To go a step further, David Glaser, a renowned healthcare attorney and member of the RACmonitor editorial board, was interviewed by Nina Youngstrom for the Oct. 15, 2018 issue of the Report on Medicare Compliance newsletter. During the interview he stated that he thinks hospitals that have already had any denials due to lack of an authenticated admission order should immediately appeal them. I think his opinion can also be extrapolated to mean that if you self-denied any admissions for lack of an authenticated order, you should consider cancelling any claim you submitted and refiling for full Part A payment. Hoping I interpreted his recommendations properly, I think that when a lawyer with the reputation of David Glaser seems to agree with my stance on this issue, I have to think I am on the right track.
Once again, I think hospitals should read the rule itself, read my articles cited above, read David Glaser’s recommendation, talk to their own compliance teams and legal counsel, and decide what is right for themselves. If you choose to continue to self-deny all admissions with a defective or absent admission order, you will not be faulted. In fact, you may even be touted by those working hard to preserve the Medicare Trust Fund for providing excellent medical care at no cost to the Fund. But to quote CMS, I don’t think it is “the intent” of CMS that hospitals have to give away appropriate care because of the lack of a signature on the admission order – or absence of the word “admit.”

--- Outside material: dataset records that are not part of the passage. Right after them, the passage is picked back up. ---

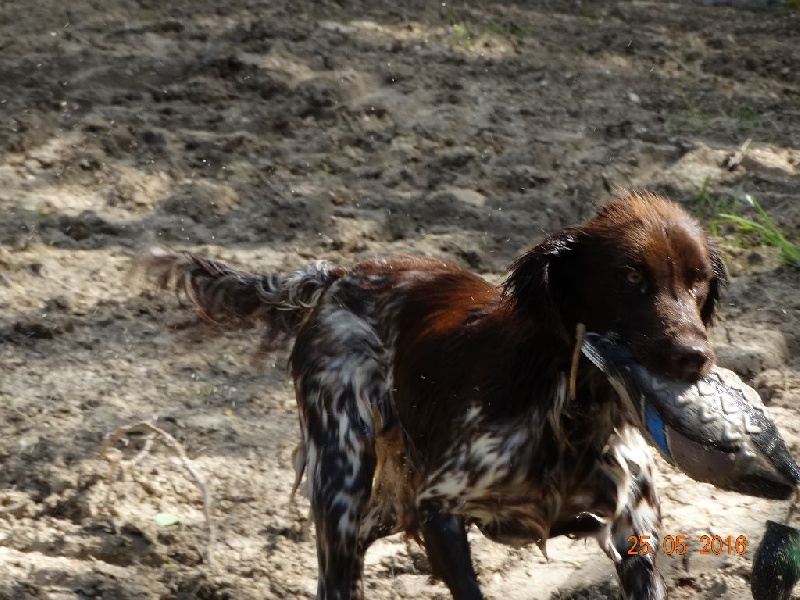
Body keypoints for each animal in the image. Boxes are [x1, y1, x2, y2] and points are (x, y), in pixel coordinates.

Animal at [136, 193, 724, 600]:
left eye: (697, 280)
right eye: (630, 277)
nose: (694, 356)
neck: (573, 414)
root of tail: (343, 274)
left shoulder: (633, 532)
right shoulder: (438, 507)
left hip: (383, 501)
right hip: (342, 474)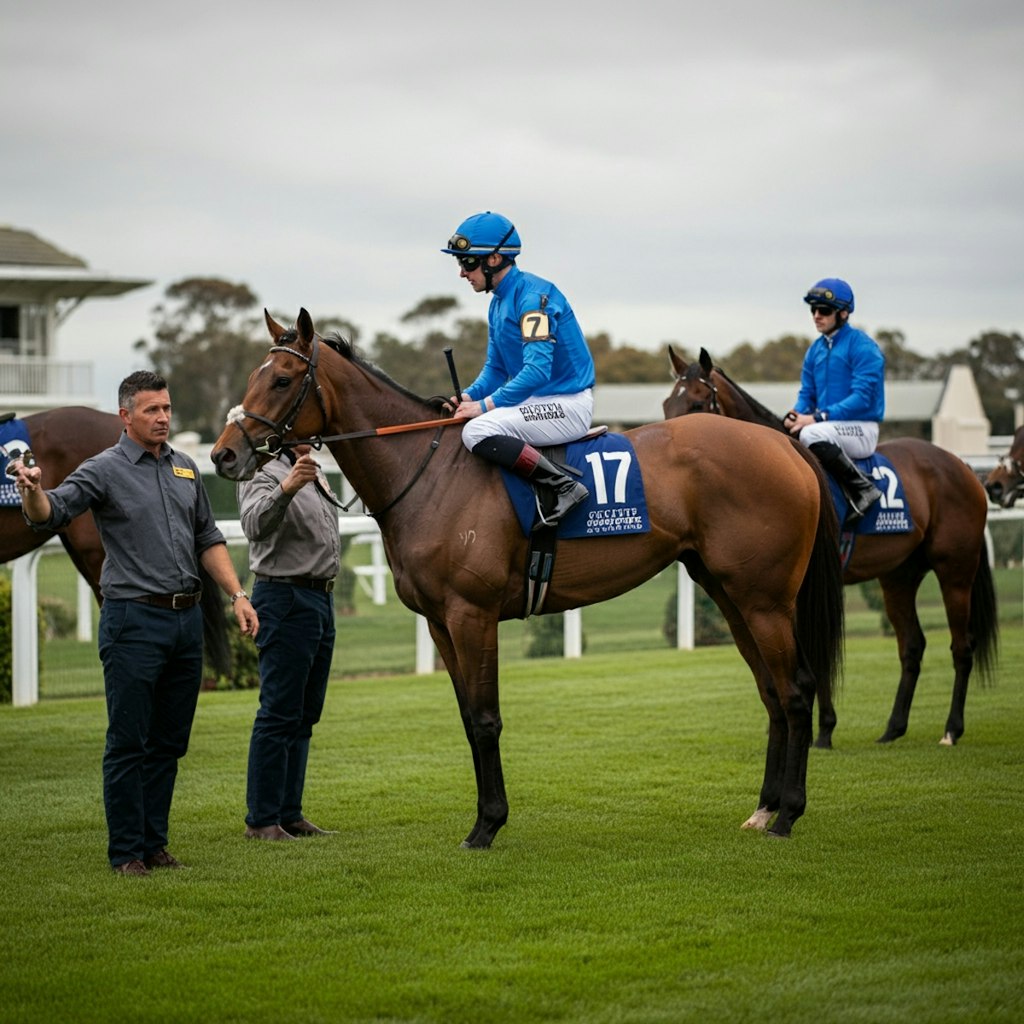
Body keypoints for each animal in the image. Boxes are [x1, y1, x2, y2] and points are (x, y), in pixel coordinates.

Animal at [211, 307, 843, 843]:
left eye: (283, 379)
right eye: (256, 375)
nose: (223, 455)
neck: (430, 472)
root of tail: (785, 446)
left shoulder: (472, 614)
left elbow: (487, 719)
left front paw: (487, 825)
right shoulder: (440, 623)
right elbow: (468, 719)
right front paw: (485, 818)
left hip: (765, 599)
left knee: (795, 690)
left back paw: (787, 815)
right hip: (730, 593)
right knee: (770, 690)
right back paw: (763, 809)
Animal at [659, 348, 995, 749]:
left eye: (697, 402)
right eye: (667, 403)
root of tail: (962, 466)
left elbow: (818, 655)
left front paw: (822, 731)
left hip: (955, 570)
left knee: (962, 646)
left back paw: (951, 729)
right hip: (898, 576)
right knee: (912, 646)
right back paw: (893, 727)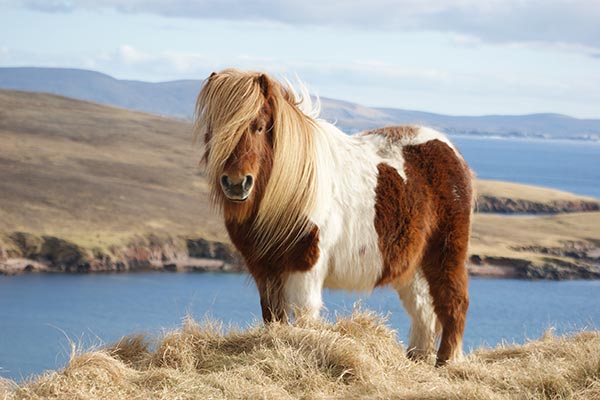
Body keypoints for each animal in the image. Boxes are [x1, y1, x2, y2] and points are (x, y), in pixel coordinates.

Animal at [195, 69, 472, 366]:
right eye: (214, 129)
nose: (236, 184)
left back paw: (447, 361)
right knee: (423, 309)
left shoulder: (305, 265)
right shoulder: (264, 270)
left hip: (445, 253)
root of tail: (449, 149)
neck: (291, 188)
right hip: (414, 265)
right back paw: (417, 359)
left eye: (258, 126)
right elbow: (273, 317)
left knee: (454, 302)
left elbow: (304, 316)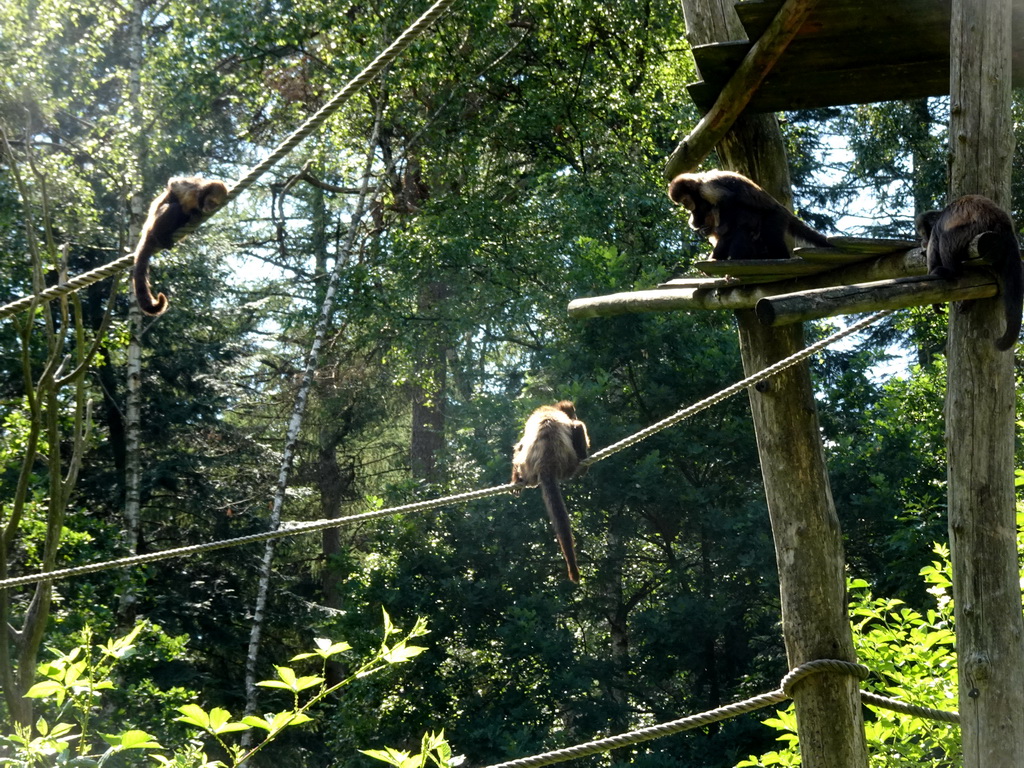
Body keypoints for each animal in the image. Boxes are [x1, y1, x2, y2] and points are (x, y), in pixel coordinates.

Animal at [130, 176, 228, 313]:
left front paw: (193, 214)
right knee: (175, 207)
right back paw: (159, 235)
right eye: (211, 201)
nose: (209, 208)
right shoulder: (193, 188)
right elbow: (173, 184)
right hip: (154, 224)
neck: (199, 199)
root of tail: (147, 230)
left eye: (215, 204)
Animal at [512, 403, 593, 581]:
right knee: (579, 428)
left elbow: (519, 445)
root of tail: (546, 463)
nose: (575, 416)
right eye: (574, 414)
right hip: (568, 465)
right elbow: (577, 426)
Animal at [671, 169, 831, 260]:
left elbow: (728, 199)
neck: (699, 181)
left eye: (685, 201)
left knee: (770, 234)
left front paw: (722, 229)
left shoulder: (705, 189)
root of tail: (781, 208)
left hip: (776, 217)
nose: (686, 207)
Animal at [917, 192, 1019, 352]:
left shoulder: (936, 227)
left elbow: (935, 243)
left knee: (945, 237)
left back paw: (950, 271)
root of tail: (1003, 222)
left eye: (922, 232)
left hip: (972, 229)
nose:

If you receive advice that billing an admission with a defective or absent order should happen “almost never,” I would ask for a definition of “almost never” and ask what circumstances warrant imposing their “almost never” exception. Perhaps their definition of “almost never” matches the CMS (non-existent) definition of “extremely rare.” Perhaps “almost never” is enough to fit the number of such admissions that slip through the cracks at your institution. But if their definition of “almost never” does not match your definition of “extremely rare,” I would stop, reread the rule, and decide which frequency you are willing to accept.
It is unclear if we will get more guidance from CMS or the contractors on this issue. When an admission with a defective or absent admission order is billed for Part A payment, there is no indication on the claim that the order is defective or absent. It will not be flagged for review or special handling. But if it is a short inpatient admission that is randomly pulled in the probe-and-educate audits, or the claim is audited as part of another review, such as a higher-weighted DRG or an outlier payment, you may be asked to justify your actions, so keep notes and have a process that you can describe. I think if all the other requirements for Part A payment are met, you will be able to keep your money. You provided care and you expended resources; you did your best to follow the rules. You earned that payment.
As long as you are not acting to purposely circumvent Medicare regulations, I think submitting a Part A claim is compliant.
Now it is up to you to decide what you want to do.